### Trecho do documento
------------------------------------------------------------------------
Em regra geral, presume-se que a jornada dos trabalhadores seja controlada em decorrência do poder de direção do empregador[8]. Cumpre, assim, ao Estado estabelecer limites a esse poder de direção, em atendimento ao “valor social do trabalho”, fundamento do Estado Democrático de Direito, mitigando a unilateralidade que emerge objetivamente da relação laboral. No caso específico do controle de jornada, pretendeu o legislador criar mecanismo de recíproco controle, pelo qual “a operacionalização do controle de ponto seja feita pelo empregador, por meio de equipamentos de sua propriedade e viabilizado por pessoal específico designado pelo empregador”, mas de forma que tal operação, nitidamente unilateral seja contrabalançada por “meios de fiscalização que, adequadamente, propiciem ao empregado um certo controle sobre o resultado final de tal operação (ao fim e ao cabo, um relatório de horários de trabalho, de forma que este represente, de alguma forma, um consenso entre as partes envolvidas sobre a quantidade de tempo de trabalho diário prestado pelo empregado ao empregador”.[9]
Desse modo, nas empresas com mais de dez empregados,[10] o parágrafo 2º do Art. 74 da CLT obriga o empregador – que, como titular do processo produtivo, deve manter o histórico laboral – a apresentar, quando solicitado em processo judicial, registros diários da jornada de cada empregado, bilateralmente produzidos, de modo a tornar possível a perfeita reconstituição dos tempos de trabalho apropriados pelo empregador ao longo do contrato de trabalho.
Processualmente, uma vez alegada pelo empregado a prestação de jornada extraordinária, inverte-se o ônus da prova que, em geral, compete ao empregado, a teor do Art. 818 da CLT e do Art. 333 do CPC. Contestado o trabalho extraordinário, a não apresentação injustificada dos controles de freqüência gera a ”presunção relativa da veracidade da jornada declinada na petição inicial”[11], a qual poderá ser elidida por prova em contrário (Súmula nº 338 do TST)[12].
Exatamente porque tais registros constituem prova pré-constituída, as exigências formais são rigorosas. Entende-se como não fidedignos os registros que contenham rasuras ou as marcações não indeléveis (como no caso de anotação a lápis)[13]; ou quando as marcações são manifestamente inverídicas (como no caso das chamadas “anotações de horário britânico”, que não registram as horas extras, mas apenas o horário de trabalho oficial. A presunção de certeza dos registros fica irremediavelmente comprometida, passando estes a serem entendidos como simples início de prova, sujeitos a serem desconstituídos por outro tipo de prova, como por exemplo, a oral ou pericial[14].
------------------------------------------------------------------------
### Dados registrados
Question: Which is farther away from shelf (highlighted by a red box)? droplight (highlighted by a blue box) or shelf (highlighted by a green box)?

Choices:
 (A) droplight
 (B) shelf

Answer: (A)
------------------------------------------------------------------------
### Tarefas do exercício
1 > Reescreva em forma de lista o parágrafo do trecho que começa com "Exatamente porque tais registros", mantendo os fatos principais.
2 > Liste todos os artigos de lei e súmulas citados no trecho.
3 > Responda com base no trecho:
(a) Segundo o trecho, quem faz a operacionalização do controle de ponto?
(b) A partir de quantos empregados a empresa tem a obrigação prevista no parágrafo 2º do Art. 74 da CLT?
(c) Que tipo de anotação o trecho dá como exemplo de marcação que pode ser apagada?

### Respostas por tarefa
1 >
- Os registros de jornada são prova pré-constituída, e por isso as exigências formais são rigorosas.
- Não são considerados confiáveis os registros com rasuras ou com marcações que podem ser apagadas, como as anotações a lápis.
- Também não são confiáveis os registros com marcações claramente falsas, como as "anotações de horário britânico", que mostram só o horário oficial e deixam de fora as horas extras.
- Nesses casos, a presunção de certeza dos registros se perde. Eles passam a valer só como início de prova e podem ser derrubados por outra prova, como a oral ou a pericial.

2 >
- Art. 74, parágrafo 2º, da CLT
- Art. 818 da CLT
- Art. 333 do CPC
- Súmula nº 338 do TST

3 >
(a) O empregador, com equipamentos de sua propriedade e por meio de pessoal designado por ele.
(b) Empresas com mais de dez empregados.
(c) A anotação a lápis.